| WORK INSTRUCTION |
Return all the lines below exactly as written. Drop every picture.

| DATA FOR THIS EXERCISE |
+++++
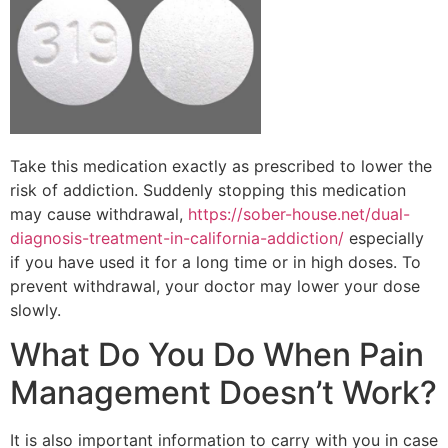
Take this medication exactly as prescribed to lower the
risk of addiction. Suddenly stopping this medication
may cause withdrawal,
https://sober-house.net/dual-
diagnosis-treatment-in-california-addiction/
especially
if you have used it for a long time or in high doses. To
prevent withdrawal, your doctor may lower your dose
slowly.
What Do You Do When Pain
Management Doesn’t Work?
It is also important information to carry with you in case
+++++
| OUTPUT OF THE TASK |
Take this medication exactly as prescribed to lower the
risk of addiction. Suddenly stopping this medication
may cause withdrawal,
https://sober-house.net/dual-
diagnosis-treatment-in-california-addiction/
especially
if you have used it for a long time or in high doses. To
prevent withdrawal, your doctor may lower your dose
slowly.
What Do You Do When Pain
Management Doesn’t Work?
It is also important information to carry with you in case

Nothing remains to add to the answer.